[Data to examine]:
• • • • • • •
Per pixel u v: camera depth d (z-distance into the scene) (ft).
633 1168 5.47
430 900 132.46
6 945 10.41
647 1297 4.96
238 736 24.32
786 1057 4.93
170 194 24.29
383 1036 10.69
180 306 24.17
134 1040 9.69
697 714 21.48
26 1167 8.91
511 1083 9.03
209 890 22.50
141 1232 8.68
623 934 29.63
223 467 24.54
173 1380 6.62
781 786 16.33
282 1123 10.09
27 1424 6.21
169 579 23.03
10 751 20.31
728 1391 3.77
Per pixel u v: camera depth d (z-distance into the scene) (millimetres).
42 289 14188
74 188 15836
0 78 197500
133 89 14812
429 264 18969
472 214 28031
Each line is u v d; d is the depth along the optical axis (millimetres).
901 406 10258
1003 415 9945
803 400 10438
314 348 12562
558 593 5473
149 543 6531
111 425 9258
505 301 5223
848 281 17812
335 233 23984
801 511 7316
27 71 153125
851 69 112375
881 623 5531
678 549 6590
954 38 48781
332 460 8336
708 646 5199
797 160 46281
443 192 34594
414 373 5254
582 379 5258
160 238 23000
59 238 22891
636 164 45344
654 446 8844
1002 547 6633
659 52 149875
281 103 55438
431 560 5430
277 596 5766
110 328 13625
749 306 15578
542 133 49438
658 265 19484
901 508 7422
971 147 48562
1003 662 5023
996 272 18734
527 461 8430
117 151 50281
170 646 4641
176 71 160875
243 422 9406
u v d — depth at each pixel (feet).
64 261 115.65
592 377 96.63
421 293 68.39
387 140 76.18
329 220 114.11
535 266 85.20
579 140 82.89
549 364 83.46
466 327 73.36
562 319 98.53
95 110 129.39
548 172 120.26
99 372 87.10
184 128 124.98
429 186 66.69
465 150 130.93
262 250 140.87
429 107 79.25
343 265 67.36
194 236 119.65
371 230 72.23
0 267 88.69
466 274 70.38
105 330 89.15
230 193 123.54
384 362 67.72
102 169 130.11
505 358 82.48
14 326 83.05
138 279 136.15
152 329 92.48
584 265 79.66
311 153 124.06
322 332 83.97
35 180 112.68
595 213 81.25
• • • • • • •
[Task item]:
Your task is to transcribe the listing above in full and exactly.

[Answer area]:
Per pixel u v: camera depth d (z-distance into the scene) (ft).
633 1168 5.47
430 900 132.46
6 945 10.41
647 1297 4.96
238 736 24.32
786 1057 4.93
170 194 24.29
383 1036 10.69
180 306 24.17
134 1040 9.69
697 714 21.48
26 1167 8.91
511 1083 9.03
209 890 22.50
141 1232 8.68
623 934 29.63
223 467 24.54
173 1380 6.62
781 786 16.33
282 1123 10.09
27 1424 6.21
169 579 23.03
10 751 20.31
728 1391 3.77
Per pixel u v: camera depth d (z-distance into the scene) (millimetres).
42 289 14188
74 188 15836
0 78 197500
133 89 14812
429 264 18969
472 214 28031
Each line is u v d; d is the depth along the optical axis (millimetres).
901 406 10258
1003 415 9945
803 400 10438
314 348 12562
558 593 5473
149 543 6531
111 425 9258
505 301 5223
848 281 17812
335 233 23984
801 511 7316
27 71 153125
851 69 112375
881 623 5531
678 549 6590
954 38 48781
332 460 8336
708 646 5199
797 160 46281
443 192 34594
414 373 5254
582 379 5258
160 238 23000
59 238 22891
636 164 45344
654 446 8844
1002 547 6633
659 52 149875
281 103 55438
431 560 5430
277 596 5766
110 328 13625
749 306 15578
542 133 49438
658 265 19484
901 508 7422
971 147 48562
1003 662 5023
996 272 18734
527 461 8430
117 151 50281
170 646 4641
176 71 160875
243 422 9406
u v d — depth at each pixel (feet).
64 261 115.65
592 377 96.63
421 293 68.39
387 140 76.18
329 220 114.11
535 266 85.20
579 140 82.89
549 364 83.46
466 327 73.36
562 319 98.53
95 110 129.39
548 172 120.26
99 372 87.10
184 128 124.98
429 186 66.69
465 150 130.93
262 250 140.87
429 107 79.25
343 265 67.36
194 236 119.65
371 230 72.23
0 267 88.69
466 274 70.38
105 330 89.15
230 193 123.54
384 362 67.72
102 169 130.11
505 358 82.48
14 326 83.05
138 279 136.15
152 329 92.48
584 265 79.66
311 153 124.06
322 332 83.97
35 180 112.68
595 213 81.25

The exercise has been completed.